══ DOCUMENT EXTRACT

This is why each edit requires a normal user to solve a captcha. Of course, for authors we know, we then can remove this requirement. Technically speaking we put them into an authors user group that has skipcaptcha=true
$wgGroupPermissions['authors']['skipcaptcha'] = true;
To make this works, add the user to this group using user rights management in the special pages. You don't need to create the group, this is implicitly done when you assign a permission in $wgGroupPermissions array in the LocalSetting.php file.
In addition you may create an unfriendly message in MediaWiki:Recaptcha-createaccount. It probably won't deter many spammers since - again - these are most often just dramatically underpaid people who have to accept that kind of a job by necessity.
3.3 Filtering edits and page names
Prevent creation of pages with bad words in the title and/or the text.
- The builtin WgSpamRegex variable
Mediawiki includes a $wgSpamRegex variable. The goals is prevent three things: (a) bad words, (b) links to bad web sites and (c) CSS tricks to hide contents.
Insert in LocalSettings.php something like:
$wgSpamRegex = "/badword1|barword2|abcdefghi-website\.com|display_remove_:none|overflow_remove_:\s*auto;\s*height:\s*[0-4]px;/i"

════

> _BRIEF 1_
In the rows, from the first one through the line containing "What is the highest", switch "pie chart" to "donut chart" and leave everything else unchanged.

══ EXERCISE MATERIAL

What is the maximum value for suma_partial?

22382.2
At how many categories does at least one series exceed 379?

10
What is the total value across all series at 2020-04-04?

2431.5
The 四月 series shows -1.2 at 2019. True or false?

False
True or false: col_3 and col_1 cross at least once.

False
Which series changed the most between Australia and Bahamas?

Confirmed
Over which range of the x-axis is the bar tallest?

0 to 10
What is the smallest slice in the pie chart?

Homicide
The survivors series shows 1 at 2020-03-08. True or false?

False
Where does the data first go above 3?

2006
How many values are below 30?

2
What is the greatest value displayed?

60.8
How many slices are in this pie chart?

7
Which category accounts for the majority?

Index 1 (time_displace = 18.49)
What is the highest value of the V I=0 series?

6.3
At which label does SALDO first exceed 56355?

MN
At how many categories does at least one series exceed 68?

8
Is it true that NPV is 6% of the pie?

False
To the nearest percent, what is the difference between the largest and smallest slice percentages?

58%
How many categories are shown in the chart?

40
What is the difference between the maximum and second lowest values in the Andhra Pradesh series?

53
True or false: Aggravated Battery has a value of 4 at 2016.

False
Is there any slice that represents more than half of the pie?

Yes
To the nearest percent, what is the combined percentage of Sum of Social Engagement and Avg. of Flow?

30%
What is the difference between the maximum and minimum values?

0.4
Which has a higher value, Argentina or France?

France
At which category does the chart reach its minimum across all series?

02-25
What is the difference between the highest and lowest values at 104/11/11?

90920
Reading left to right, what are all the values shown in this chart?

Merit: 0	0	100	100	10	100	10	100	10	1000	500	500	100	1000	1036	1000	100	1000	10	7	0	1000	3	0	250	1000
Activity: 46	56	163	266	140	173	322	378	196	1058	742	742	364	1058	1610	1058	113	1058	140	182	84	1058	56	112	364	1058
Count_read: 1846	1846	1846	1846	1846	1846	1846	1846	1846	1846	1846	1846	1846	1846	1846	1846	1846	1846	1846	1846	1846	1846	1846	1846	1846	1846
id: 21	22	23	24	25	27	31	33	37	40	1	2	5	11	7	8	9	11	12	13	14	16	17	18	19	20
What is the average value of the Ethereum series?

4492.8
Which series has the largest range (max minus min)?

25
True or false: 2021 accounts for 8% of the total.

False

════

> _BRIEF 2_
Resume the text on preventing MediaWiki spam, picking up after its last sentence.

> _TASK RESULT 1_
What is the maximum value for suma_partial?

22382.2
At how many categories does at least one series exceed 379?

10
What is the total value across all series at 2020-04-04?

2431.5
The 四月 series shows -1.2 at 2019. True or false?

False
True or false: col_3 and col_1 cross at least once.

False
Which series changed the most between Australia and Bahamas?

Confirmed
Over which range of the x-axis is the bar tallest?

0 to 10
What is the smallest slice in the donut chart?

Homicide
The survivors series shows 1 at 2020-03-08. True or false?

False
Where does the data first go above 3?

2006
How many values are below 30?

2
What is the greatest value displayed?

60.8
How many slices are in this donut chart?

7
Which category accounts for the majority?

Index 1 (time_displace = 18.49)
What is the highest value of the V I=0 series?

> _TASK RESULT 2_
I will not show ours here since I can't include it in this page ;)
Don't forget to edit MediaWiki:Spamprotectiontext
3.4 Spam blacklists extension
The SpamBlacklist extension prevents edits that contain URL hosts that match regular expression patterns defined in specified files or wiki pages.
- The default source for SpamBlacklist's list of forbidden URLs is the Wikimedia spam blacklist on Meta-Wiki, at http://meta.wikimedia.org/wiki/Spam_blacklist. By default, the extension uses this list, and reloads it once every 10-15 minutes. For many wikis, using this list will be enough to block most spamming attempts.
- In addition, you can add your own files and also use the local pages MediaWiki:Spam-blacklist and MediaWiki:Spam-whitelist. However, make sure to protect these pages from editing.
- Saving files may encounter a performance hit and you may have to install a bytecode cache.
3.5 rel = "nofollow"
Wiki spammers aim at two things:
- Insert well placed links in articles dealing somewhat with the spam content's subject area so that people will actually see them and then follow (same principle as google ads). This requires understanding of an article content. Since most paid wiki spammers are poorly trained from poor non-English speaking countries, this strategy most often fails.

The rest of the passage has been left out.